Directions for this task:
Could you rewrite the records from their first line through the line containing "Achetez-le maintenant et", putting "Sauvegarder" in place of "Enregistrer" and leaving everything else the same?

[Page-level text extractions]
= = = = = = =

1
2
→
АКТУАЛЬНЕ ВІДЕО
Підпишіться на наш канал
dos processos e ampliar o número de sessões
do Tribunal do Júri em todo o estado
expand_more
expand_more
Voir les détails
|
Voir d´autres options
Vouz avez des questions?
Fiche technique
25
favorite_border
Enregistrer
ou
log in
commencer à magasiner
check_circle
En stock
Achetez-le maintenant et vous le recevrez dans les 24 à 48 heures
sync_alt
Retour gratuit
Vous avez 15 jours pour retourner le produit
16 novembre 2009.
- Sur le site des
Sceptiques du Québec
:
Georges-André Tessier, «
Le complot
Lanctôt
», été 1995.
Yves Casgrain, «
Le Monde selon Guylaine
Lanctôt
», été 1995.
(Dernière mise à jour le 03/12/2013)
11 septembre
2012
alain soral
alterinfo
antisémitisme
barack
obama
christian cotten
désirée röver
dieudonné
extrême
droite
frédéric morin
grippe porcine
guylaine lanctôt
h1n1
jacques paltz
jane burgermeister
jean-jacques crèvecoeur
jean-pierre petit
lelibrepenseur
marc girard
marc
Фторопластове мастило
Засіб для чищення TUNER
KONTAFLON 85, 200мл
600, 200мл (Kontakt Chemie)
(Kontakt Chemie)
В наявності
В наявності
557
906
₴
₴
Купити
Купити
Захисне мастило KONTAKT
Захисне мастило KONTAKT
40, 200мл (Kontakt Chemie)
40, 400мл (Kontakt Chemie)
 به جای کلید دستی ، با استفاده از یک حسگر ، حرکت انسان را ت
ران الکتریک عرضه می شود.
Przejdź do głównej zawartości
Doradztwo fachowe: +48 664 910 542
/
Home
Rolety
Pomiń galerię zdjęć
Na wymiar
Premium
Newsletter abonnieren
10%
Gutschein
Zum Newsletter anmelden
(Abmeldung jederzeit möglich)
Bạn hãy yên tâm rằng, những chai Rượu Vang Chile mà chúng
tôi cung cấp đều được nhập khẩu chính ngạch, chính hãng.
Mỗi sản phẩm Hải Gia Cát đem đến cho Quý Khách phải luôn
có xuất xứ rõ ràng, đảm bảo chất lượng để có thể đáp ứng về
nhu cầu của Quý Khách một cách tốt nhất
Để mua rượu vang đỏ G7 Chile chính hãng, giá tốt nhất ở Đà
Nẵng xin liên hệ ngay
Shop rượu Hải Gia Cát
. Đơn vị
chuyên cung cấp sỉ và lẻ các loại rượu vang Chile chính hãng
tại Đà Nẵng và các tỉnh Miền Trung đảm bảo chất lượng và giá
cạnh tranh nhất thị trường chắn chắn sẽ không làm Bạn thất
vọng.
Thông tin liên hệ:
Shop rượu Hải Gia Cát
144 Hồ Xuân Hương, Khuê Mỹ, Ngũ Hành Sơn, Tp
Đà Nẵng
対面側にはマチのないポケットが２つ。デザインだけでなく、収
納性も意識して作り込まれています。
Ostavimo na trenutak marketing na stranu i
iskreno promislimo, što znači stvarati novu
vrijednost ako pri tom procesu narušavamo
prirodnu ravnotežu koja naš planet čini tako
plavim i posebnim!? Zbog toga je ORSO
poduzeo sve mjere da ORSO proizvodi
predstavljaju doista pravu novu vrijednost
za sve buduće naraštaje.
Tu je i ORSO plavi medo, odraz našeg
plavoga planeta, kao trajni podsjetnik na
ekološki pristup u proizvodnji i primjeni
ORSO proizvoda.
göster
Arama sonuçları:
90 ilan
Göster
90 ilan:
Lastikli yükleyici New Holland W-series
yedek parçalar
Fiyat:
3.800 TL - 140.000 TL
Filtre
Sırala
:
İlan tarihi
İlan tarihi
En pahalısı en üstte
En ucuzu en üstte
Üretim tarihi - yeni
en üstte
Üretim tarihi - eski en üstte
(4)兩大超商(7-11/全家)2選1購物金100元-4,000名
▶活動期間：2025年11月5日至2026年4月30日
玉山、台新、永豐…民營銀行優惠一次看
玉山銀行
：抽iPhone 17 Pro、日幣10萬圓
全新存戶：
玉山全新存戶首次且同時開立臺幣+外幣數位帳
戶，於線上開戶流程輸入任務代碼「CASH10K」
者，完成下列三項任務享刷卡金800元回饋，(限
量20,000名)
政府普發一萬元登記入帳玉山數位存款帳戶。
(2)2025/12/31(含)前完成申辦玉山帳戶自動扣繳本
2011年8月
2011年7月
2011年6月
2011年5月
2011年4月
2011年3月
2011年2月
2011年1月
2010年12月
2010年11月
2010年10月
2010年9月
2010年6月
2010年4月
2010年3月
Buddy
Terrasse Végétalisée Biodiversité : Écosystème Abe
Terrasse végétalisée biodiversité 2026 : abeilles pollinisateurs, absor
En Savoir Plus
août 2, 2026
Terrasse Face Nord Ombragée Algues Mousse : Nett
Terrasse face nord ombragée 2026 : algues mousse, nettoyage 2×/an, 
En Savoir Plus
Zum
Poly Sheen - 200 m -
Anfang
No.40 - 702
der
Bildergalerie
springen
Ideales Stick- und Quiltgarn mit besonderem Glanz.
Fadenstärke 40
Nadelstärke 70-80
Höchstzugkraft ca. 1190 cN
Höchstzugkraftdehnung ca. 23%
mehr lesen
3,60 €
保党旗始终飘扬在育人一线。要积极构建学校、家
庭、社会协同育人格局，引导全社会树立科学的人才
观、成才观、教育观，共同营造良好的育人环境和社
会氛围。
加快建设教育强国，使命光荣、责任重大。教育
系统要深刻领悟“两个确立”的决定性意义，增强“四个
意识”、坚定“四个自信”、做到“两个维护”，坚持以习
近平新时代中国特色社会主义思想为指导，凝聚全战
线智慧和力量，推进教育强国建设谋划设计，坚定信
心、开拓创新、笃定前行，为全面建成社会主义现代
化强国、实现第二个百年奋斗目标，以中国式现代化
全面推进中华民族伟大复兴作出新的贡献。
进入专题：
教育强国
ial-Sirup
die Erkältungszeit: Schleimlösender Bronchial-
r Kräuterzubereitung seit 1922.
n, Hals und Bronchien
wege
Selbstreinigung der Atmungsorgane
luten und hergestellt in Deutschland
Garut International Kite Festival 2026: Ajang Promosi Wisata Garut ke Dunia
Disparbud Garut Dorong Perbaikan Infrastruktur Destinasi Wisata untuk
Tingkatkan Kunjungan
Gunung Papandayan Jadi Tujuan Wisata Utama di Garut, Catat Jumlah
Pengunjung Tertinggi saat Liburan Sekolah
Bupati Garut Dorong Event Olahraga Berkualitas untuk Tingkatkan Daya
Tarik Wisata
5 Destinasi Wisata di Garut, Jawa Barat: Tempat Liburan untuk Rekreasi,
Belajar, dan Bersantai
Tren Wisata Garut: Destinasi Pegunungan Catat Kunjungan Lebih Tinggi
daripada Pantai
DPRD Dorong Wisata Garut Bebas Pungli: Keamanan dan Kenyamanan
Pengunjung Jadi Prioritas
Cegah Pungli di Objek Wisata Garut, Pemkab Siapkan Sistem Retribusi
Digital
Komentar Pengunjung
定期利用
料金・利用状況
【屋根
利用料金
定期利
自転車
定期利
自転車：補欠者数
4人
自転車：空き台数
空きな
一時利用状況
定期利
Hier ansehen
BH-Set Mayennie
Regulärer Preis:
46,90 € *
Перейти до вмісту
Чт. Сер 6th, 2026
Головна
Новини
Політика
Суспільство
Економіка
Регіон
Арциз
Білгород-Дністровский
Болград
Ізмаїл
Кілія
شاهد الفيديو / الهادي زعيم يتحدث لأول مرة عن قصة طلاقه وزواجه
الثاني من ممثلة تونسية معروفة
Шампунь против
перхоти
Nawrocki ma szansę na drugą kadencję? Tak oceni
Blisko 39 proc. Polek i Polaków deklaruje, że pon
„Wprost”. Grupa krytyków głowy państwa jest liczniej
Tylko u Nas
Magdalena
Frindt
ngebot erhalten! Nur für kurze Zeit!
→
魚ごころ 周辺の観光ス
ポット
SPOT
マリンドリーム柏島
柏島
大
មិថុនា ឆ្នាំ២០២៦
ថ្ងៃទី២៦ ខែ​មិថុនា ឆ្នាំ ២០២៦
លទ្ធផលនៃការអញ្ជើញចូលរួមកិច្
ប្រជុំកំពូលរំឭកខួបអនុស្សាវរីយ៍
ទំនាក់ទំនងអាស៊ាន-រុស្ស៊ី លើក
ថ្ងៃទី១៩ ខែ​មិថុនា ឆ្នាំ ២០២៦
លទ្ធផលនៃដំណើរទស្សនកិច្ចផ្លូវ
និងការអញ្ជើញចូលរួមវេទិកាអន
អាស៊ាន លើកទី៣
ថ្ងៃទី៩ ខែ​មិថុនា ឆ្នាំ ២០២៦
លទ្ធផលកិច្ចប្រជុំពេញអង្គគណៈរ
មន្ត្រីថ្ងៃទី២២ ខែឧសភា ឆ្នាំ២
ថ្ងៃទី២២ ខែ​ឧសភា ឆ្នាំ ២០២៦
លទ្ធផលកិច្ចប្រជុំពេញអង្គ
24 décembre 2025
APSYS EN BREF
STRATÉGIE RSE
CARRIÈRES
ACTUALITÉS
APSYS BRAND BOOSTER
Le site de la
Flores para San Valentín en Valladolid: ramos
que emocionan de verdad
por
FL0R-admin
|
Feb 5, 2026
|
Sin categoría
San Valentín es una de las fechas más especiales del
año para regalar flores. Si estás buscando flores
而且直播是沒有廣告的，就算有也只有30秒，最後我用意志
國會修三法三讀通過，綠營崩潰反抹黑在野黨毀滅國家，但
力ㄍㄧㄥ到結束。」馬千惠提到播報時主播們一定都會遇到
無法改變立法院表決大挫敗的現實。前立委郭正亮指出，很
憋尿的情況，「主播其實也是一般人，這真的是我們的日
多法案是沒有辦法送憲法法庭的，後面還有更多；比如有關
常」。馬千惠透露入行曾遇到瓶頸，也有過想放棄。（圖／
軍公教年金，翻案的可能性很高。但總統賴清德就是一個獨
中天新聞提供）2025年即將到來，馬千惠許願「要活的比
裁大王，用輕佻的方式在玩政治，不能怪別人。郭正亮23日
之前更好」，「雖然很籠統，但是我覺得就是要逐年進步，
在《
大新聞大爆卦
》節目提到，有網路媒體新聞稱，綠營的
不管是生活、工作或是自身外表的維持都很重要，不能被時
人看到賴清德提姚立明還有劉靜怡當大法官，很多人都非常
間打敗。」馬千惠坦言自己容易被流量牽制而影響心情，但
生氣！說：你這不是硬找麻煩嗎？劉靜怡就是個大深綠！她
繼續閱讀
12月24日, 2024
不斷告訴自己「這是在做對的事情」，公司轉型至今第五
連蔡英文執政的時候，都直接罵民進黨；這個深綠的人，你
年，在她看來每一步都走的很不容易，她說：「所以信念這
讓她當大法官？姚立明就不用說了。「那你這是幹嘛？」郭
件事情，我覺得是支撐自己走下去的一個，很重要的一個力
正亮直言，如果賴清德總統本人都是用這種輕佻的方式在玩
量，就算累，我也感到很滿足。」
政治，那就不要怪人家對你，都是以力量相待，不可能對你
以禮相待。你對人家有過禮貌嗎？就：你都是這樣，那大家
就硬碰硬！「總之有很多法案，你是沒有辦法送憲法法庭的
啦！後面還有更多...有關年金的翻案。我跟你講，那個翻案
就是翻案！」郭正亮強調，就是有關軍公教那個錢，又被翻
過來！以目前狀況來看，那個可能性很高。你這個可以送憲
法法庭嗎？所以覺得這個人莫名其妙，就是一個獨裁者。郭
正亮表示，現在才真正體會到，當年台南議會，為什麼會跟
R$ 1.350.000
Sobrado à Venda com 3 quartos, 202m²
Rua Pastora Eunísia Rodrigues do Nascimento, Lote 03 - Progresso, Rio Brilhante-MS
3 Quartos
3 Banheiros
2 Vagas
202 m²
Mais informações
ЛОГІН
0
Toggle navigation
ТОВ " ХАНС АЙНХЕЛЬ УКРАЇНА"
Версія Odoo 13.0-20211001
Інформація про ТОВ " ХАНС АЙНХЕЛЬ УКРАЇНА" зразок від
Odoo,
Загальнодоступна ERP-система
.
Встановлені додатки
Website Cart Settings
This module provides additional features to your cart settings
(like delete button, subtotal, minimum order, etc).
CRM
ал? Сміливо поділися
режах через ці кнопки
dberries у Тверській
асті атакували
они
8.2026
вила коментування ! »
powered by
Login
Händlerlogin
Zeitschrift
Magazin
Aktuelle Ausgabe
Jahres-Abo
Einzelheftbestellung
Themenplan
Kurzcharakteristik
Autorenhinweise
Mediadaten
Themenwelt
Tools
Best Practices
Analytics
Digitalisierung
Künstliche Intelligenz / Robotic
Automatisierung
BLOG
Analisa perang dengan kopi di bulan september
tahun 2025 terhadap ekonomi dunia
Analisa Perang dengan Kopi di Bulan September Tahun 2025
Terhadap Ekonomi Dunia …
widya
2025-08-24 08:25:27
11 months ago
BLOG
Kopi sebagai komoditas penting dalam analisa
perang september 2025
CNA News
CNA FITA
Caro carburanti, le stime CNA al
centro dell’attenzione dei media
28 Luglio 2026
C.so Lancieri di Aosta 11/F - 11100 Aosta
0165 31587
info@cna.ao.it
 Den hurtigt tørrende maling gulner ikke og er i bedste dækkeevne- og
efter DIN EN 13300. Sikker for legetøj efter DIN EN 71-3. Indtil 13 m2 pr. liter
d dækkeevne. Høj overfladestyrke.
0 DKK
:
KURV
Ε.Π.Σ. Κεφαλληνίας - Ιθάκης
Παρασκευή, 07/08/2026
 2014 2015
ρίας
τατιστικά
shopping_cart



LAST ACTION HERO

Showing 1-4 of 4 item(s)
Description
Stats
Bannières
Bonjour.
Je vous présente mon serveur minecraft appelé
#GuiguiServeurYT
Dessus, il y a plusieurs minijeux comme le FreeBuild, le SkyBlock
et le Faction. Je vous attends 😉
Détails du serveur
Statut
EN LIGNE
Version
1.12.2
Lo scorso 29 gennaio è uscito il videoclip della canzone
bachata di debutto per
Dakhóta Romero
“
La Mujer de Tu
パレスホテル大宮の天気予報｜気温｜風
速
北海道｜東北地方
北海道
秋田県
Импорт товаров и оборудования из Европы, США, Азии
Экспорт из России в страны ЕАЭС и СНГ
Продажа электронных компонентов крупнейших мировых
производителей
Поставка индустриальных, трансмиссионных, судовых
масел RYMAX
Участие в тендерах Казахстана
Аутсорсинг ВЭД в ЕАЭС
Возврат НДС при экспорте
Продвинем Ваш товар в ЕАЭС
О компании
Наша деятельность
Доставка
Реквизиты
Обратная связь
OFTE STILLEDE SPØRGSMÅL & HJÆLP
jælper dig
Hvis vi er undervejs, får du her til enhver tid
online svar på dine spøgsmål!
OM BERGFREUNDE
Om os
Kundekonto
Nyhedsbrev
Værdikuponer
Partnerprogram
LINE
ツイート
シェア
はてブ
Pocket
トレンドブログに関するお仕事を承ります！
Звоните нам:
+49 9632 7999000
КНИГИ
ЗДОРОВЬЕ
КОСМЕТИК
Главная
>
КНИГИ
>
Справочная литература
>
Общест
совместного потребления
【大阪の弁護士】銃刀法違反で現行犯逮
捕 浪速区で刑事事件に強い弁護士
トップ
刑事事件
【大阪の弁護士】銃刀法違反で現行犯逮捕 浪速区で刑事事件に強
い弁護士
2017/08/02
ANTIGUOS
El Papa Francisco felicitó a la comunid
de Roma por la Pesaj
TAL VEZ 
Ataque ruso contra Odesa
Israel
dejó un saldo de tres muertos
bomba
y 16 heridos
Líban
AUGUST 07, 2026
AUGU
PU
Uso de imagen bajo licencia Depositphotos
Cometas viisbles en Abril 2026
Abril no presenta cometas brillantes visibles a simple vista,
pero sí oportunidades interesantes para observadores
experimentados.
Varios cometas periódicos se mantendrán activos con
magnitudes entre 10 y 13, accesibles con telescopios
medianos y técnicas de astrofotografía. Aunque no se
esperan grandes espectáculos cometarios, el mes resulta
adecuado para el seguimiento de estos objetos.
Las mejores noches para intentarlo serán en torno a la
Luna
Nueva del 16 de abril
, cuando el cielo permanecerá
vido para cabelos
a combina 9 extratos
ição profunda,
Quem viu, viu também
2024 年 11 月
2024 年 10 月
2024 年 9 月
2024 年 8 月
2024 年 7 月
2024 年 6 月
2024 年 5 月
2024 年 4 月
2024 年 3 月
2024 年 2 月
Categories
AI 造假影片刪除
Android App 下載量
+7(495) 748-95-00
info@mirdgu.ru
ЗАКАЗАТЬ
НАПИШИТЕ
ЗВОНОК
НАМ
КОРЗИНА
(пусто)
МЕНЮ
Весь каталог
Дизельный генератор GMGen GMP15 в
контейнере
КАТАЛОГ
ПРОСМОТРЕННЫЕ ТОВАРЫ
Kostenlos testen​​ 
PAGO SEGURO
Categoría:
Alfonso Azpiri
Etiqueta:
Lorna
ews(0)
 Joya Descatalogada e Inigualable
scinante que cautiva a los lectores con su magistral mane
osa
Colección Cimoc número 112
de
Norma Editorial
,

= = = = = = =

Result of the task:
1
2
→
АКТУАЛЬНЕ ВІДЕО
Підпишіться на наш канал
dos processos e ampliar o número de sessões
do Tribunal do Júri em todo o estado
expand_more
expand_more
Voir les détails
|
Voir d´autres options
Vouz avez des questions?
Fiche technique
25
favorite_border
Sauvegarder
ou
log in
commencer à magasiner
check_circle
En stock
Achetez-le maintenant et vous le recevrez dans les 24 à 48 heures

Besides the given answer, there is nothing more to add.